Subject: Re: Problems with ccd (960413)
To: Jukka Marin <jmarin@muikku.jmp.fi>
From: Jason Thorpe <thorpej@nas.nasa.gov>
List: current-users
Date: 05/13/1996 08:10:28
On Mon, 13 May 1996 10:48:26 +0300 (EET DST)
Jukka Marin <jmarin@muikku.jmp.fi> wrote:
> I use ccd to join three 4-gig disks. When doing newfs on the ccd disk,
> the syslog is flooded with
This isn't a problem with the ccd, per se. It's something in the leyers
below the ccd that's causing the problem...
C.f. the sd1 errors, they actually come from sys/scsi/sd.c:sdstart():
[ . . . ]
/* Instrumentation. */
disk_busy(&sd->sc_dk);
/*
* Call the routine that chats with the adapter.
* Note: we cannot sleep as we may be an interrupt
*/
if (scsi_scsi_cmd(sc_link, cmdp, cmdlen,
(u_char *)bp->b_data, bp->b_bcount,
SDRETRIES, 10000, bp, SCSI_NOSLEEP |
((bp->b_flags & B_READ) ? SCSI_DATA_IN : SCSI_DATA_OUT)))
printf("%s: not queued", sd->sc_dev.dv_xname);
The implication is that your SCSI controller is failing to send the
command. It could also be that the SCSI subsystem is unable to malloc()
storage for a data structure (note the SCSI_NOSLEEP).
Now, the ccd sees the error on the underlying component, and has no
choice but to punt on the transfer. It's sort of like the equivalent of
a SCSI disk driver seeing a large chunk of bad sectors.
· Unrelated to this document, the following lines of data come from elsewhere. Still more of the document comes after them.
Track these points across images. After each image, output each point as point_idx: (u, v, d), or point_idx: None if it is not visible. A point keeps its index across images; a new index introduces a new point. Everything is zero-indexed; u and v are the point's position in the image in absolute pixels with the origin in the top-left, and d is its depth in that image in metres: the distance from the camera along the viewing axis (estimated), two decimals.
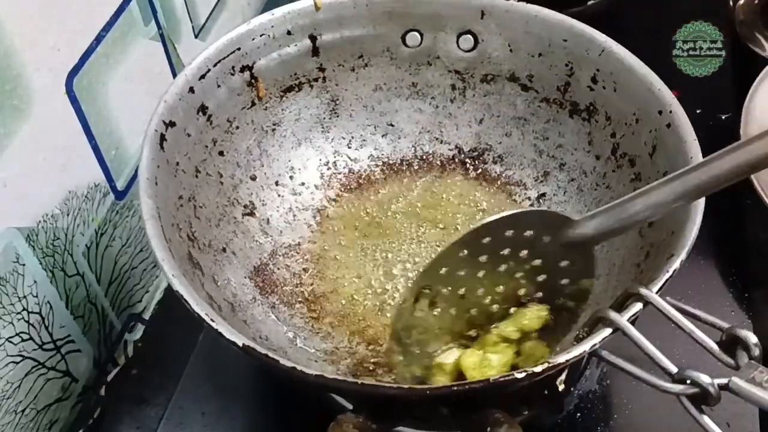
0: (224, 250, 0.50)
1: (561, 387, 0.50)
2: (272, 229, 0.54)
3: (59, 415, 0.53)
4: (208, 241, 0.48)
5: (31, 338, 0.48)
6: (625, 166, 0.51)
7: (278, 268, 0.52)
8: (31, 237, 0.47)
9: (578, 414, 0.50)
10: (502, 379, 0.36)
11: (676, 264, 0.39)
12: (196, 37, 0.65)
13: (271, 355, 0.36)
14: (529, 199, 0.56)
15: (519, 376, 0.36)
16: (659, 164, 0.47)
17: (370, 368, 0.47)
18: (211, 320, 0.37)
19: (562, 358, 0.36)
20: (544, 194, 0.56)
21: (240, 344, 0.37)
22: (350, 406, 0.49)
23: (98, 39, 0.50)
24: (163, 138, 0.46)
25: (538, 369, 0.36)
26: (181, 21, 0.62)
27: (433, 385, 0.37)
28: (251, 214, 0.53)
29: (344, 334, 0.49)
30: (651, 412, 0.50)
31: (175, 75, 0.61)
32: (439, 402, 0.39)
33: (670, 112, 0.47)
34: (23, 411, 0.49)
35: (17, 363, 0.47)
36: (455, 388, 0.36)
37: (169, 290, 0.62)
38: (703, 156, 0.42)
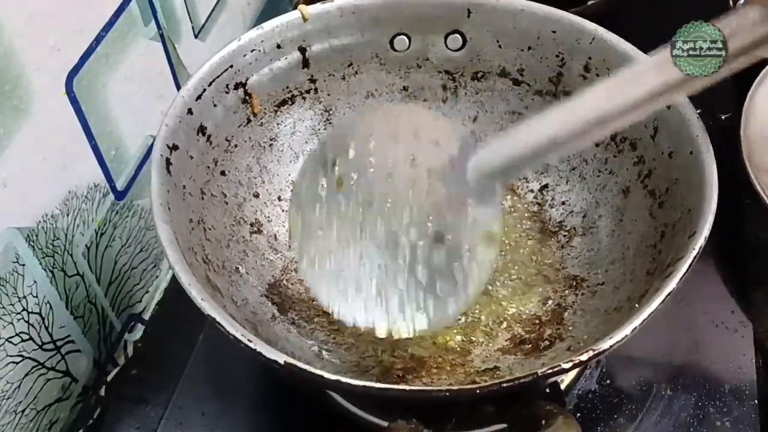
0: (237, 270, 0.50)
1: (563, 385, 0.50)
2: (281, 245, 0.54)
3: (59, 416, 0.53)
4: (222, 263, 0.48)
5: (31, 338, 0.48)
6: (627, 150, 0.51)
7: (292, 284, 0.52)
8: (31, 237, 0.47)
9: (578, 414, 0.50)
10: (549, 370, 0.36)
11: (701, 241, 0.40)
12: (196, 37, 0.65)
13: (314, 370, 0.36)
14: (531, 191, 0.56)
15: (566, 366, 0.36)
16: (662, 145, 0.48)
17: (400, 374, 0.47)
18: (249, 341, 0.37)
19: (606, 344, 0.37)
20: (546, 185, 0.56)
21: (281, 362, 0.37)
22: (352, 408, 0.49)
23: (98, 39, 0.50)
24: (168, 162, 0.46)
25: (584, 357, 0.36)
26: (181, 21, 0.62)
27: (482, 384, 0.37)
28: (258, 231, 0.53)
29: (367, 343, 0.49)
30: (651, 412, 0.50)
31: (174, 75, 0.61)
32: (487, 399, 0.40)
33: None
34: (23, 411, 0.49)
35: (17, 363, 0.47)
36: (504, 384, 0.36)
37: (169, 291, 0.62)
38: None
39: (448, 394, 0.36)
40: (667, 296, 0.38)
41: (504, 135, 0.42)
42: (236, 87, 0.52)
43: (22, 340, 0.48)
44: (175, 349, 0.56)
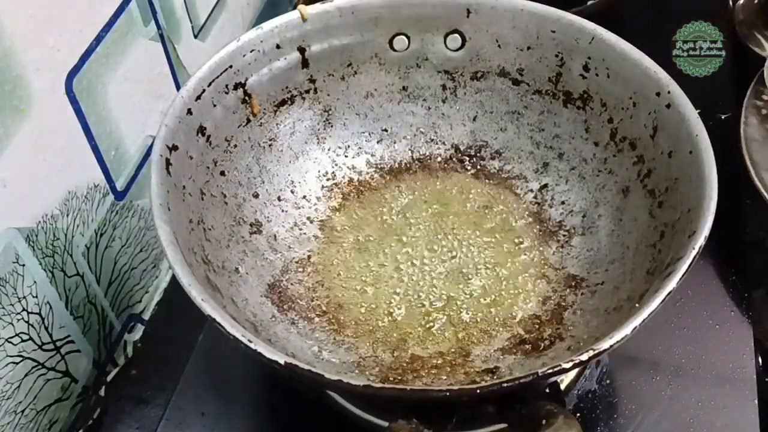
0: (237, 270, 0.50)
1: (563, 385, 0.50)
2: (280, 245, 0.54)
3: (59, 416, 0.53)
4: (221, 263, 0.48)
5: (30, 339, 0.48)
6: (626, 150, 0.51)
7: (292, 284, 0.52)
8: (31, 237, 0.47)
9: (578, 414, 0.50)
10: (549, 370, 0.36)
11: (700, 241, 0.40)
12: (195, 37, 0.65)
13: (314, 370, 0.36)
14: (531, 191, 0.56)
15: (566, 366, 0.36)
16: (662, 145, 0.48)
17: (399, 374, 0.47)
18: (249, 341, 0.37)
19: (606, 344, 0.37)
20: (546, 185, 0.56)
21: (282, 362, 0.37)
22: (352, 408, 0.49)
23: (98, 39, 0.50)
24: (168, 163, 0.46)
25: (584, 357, 0.36)
26: (180, 21, 0.62)
27: (482, 384, 0.37)
28: (258, 231, 0.53)
29: (367, 343, 0.49)
30: (651, 412, 0.50)
31: (174, 75, 0.61)
32: (487, 399, 0.40)
33: (669, 92, 0.47)
34: (23, 411, 0.49)
35: (17, 363, 0.47)
36: (505, 384, 0.36)
37: (169, 291, 0.62)
38: None
39: (448, 394, 0.36)
40: (667, 296, 0.38)
41: None
42: (236, 87, 0.52)
43: (22, 341, 0.48)
44: (174, 349, 0.56)
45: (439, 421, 0.39)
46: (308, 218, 0.56)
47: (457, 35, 0.56)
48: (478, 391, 0.37)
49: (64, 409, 0.53)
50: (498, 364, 0.47)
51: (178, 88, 0.61)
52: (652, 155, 0.49)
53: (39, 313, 0.49)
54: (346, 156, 0.58)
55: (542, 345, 0.47)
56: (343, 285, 0.52)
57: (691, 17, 0.67)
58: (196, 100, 0.49)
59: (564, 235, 0.54)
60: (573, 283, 0.51)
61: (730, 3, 0.74)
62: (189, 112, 0.49)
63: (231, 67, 0.51)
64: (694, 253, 0.39)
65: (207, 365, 0.55)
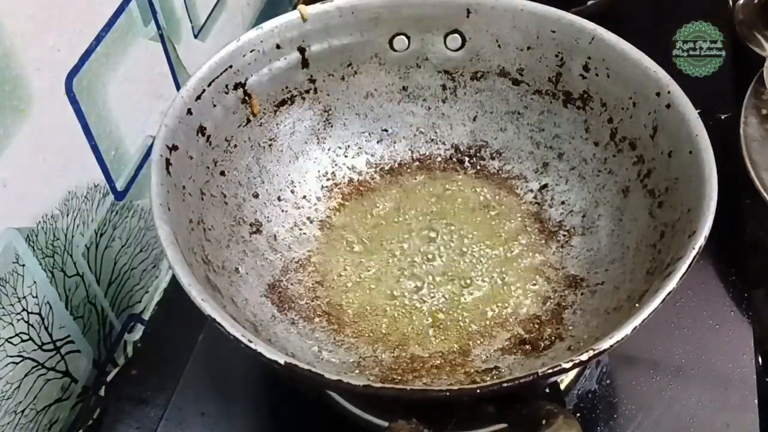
0: (237, 270, 0.50)
1: (563, 385, 0.50)
2: (280, 245, 0.54)
3: (59, 416, 0.53)
4: (221, 263, 0.48)
5: (30, 339, 0.48)
6: (626, 150, 0.51)
7: (292, 284, 0.52)
8: (31, 237, 0.47)
9: (578, 414, 0.50)
10: (549, 370, 0.36)
11: (700, 241, 0.40)
12: (195, 37, 0.65)
13: (314, 370, 0.36)
14: (531, 191, 0.56)
15: (566, 366, 0.36)
16: (662, 145, 0.48)
17: (399, 374, 0.47)
18: (249, 341, 0.37)
19: (606, 344, 0.37)
20: (546, 185, 0.56)
21: (282, 362, 0.37)
22: (351, 408, 0.49)
23: (98, 39, 0.50)
24: (168, 162, 0.46)
25: (584, 357, 0.36)
26: (180, 21, 0.62)
27: (482, 384, 0.37)
28: (258, 231, 0.53)
29: (367, 343, 0.49)
30: (651, 412, 0.50)
31: (174, 75, 0.61)
32: (487, 399, 0.40)
33: (669, 92, 0.47)
34: (23, 411, 0.49)
35: (17, 363, 0.47)
36: (505, 384, 0.36)
37: (169, 291, 0.62)
38: None
39: (448, 394, 0.36)
40: (667, 296, 0.38)
41: None
42: (236, 87, 0.52)
43: (22, 341, 0.48)
44: (174, 349, 0.56)
45: (439, 421, 0.39)
46: (308, 218, 0.56)
47: (457, 35, 0.56)
48: (478, 391, 0.37)
49: (64, 409, 0.53)
50: (498, 364, 0.47)
51: (178, 88, 0.61)
52: (652, 155, 0.49)
53: (39, 313, 0.49)
54: (346, 156, 0.58)
55: (542, 345, 0.47)
56: (343, 285, 0.52)
57: (691, 17, 0.67)
58: (196, 100, 0.49)
59: (564, 235, 0.54)
60: (573, 283, 0.51)
61: (730, 3, 0.74)
62: (189, 112, 0.49)
63: (231, 67, 0.51)
64: (694, 253, 0.40)
65: (207, 365, 0.55)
> May 13 10:46:11 news /netbsd: sd1: not queuedccd0: error 5 on component 0
> May 13 10:46:12 news last message repeated 25 times
>
> What's wrong? I'm running a 960413 kernel/binaries on a 486 with 64 MB
> RAM.
>
> Thanks in advance,
What kind of hardware are you using; i.e. disk controller and disks...I
notice that these are all on sd1 ... maybe a disk is flaking out?